De nombreux écrivains – Zola, Flaubert lui-même, jusqu’à leurs avatars contemporains, Claude Simon inclus – souscrivent à cette conception du roman comme plan, scénario, découpage préalable, story-board, cases à remplir, writing by numbers, pour paraphraser le titre de certains dessins ironiques de Warhol. Georges Perec a remplacé ce savoir-faire romanesque séculaire par la mise en place et l’application strictes de programmes – on parlerait aujourd’hui d’algorithmes. À cet égard, le Cahier des charges de La vie mode d’emploi est instructif : on y voit comment se construisent mathématiquement les chapitres du livre à partir d’une combinatoire rigoureuse et… d’innombrables dessins de Perec réalisés en marge des listes de personnages, couleurs, musiques, livres, décors, animaux, etc. Les textes issus de telles contraintes rappellent les dessins (et les œuvres) soumis à divers protocoles de Richard Monnier. Retenons tous ces dessins, programmatiques ou pas, de Perec, Kafka ou Claude Simon : à tâtons l’écrivain veut voir – un décor, un vêtement, un visage, un objet –, donner corps dessiné à une image mentale avant de passer à l’écriture. Ou alors, ce sont des schémas abstraits – courbes, arabesques, entrelacs, dessins géométriques – qui ébauchent une structure générale, des itinéraires, des déplacements, des lignes d’erre, rencontres et séparations, digressions et retrouvailles, allers et retours. Ce sont des dessins en vue d’une performance, ici scripturale, des schémas qui prendront ensuite valeur de brouillon, d’archive, de détails dans le cahier des charges préalable à la fiction.
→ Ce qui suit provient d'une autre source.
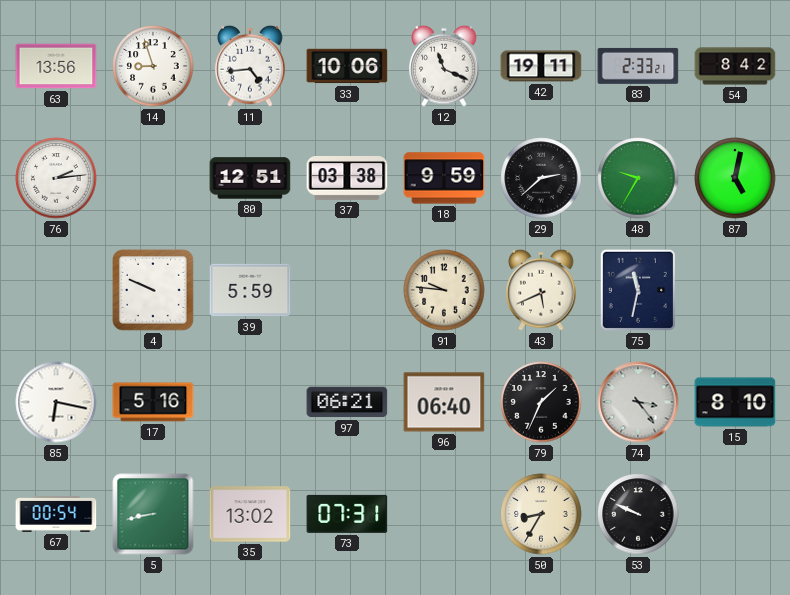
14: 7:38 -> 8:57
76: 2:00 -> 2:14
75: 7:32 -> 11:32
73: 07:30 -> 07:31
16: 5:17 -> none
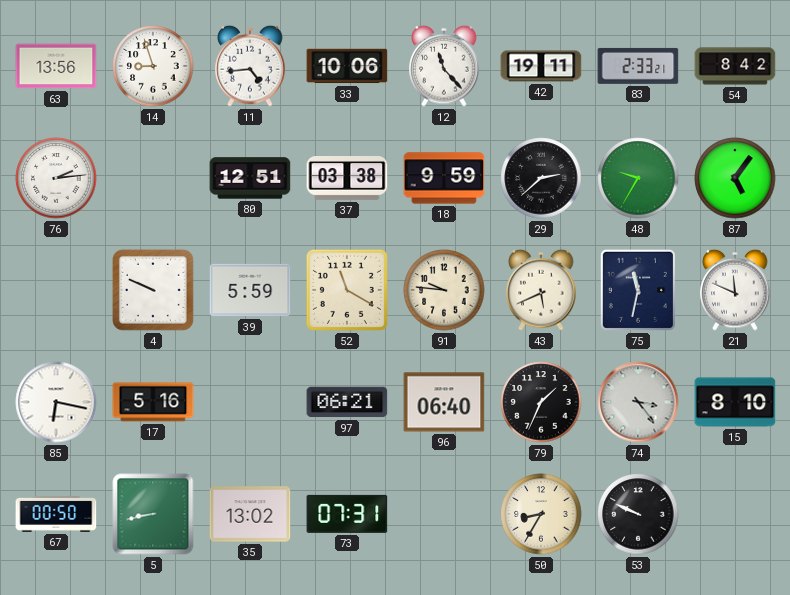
12: 11:19 -> 11:23
87: 5:02 -> 5:06
52: none -> 11:20
21: none -> 11:49
67: 00:54 -> 00:50
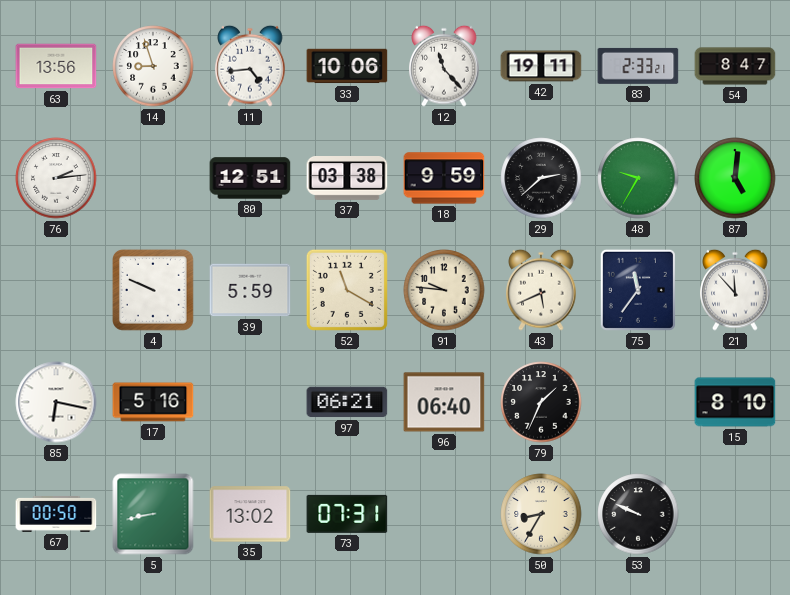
54: 8:42 -> 8:47
87: 5:06 -> 5:01
75: 11:32 -> 11:36
21: 11:49 -> 11:53
74: 3:24 -> none
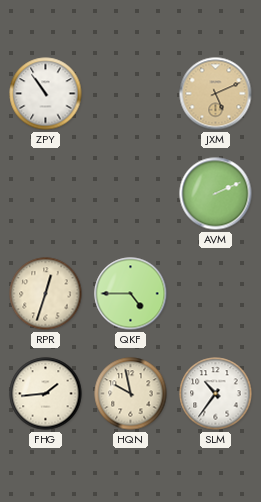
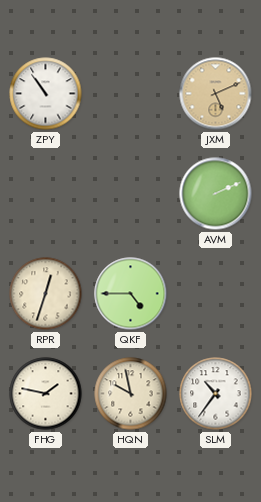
FHG: 1:44 -> 1:47
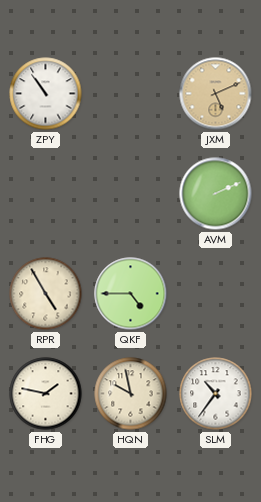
RPR: 12:33 -> 4:55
Là encore, l’écriture relève de l’architecture, aussi novatrice, improbable ou biscornue puisse-t-elle paraître. Au final, les phases préliminaires, les faux départs, tâtonnements, révisions, variantes – « Cent fois sur le métier… » – sont invisibles, gommées du texte définitif, comme l’architecte retire les échafaudages quand son bâtiment est terminé.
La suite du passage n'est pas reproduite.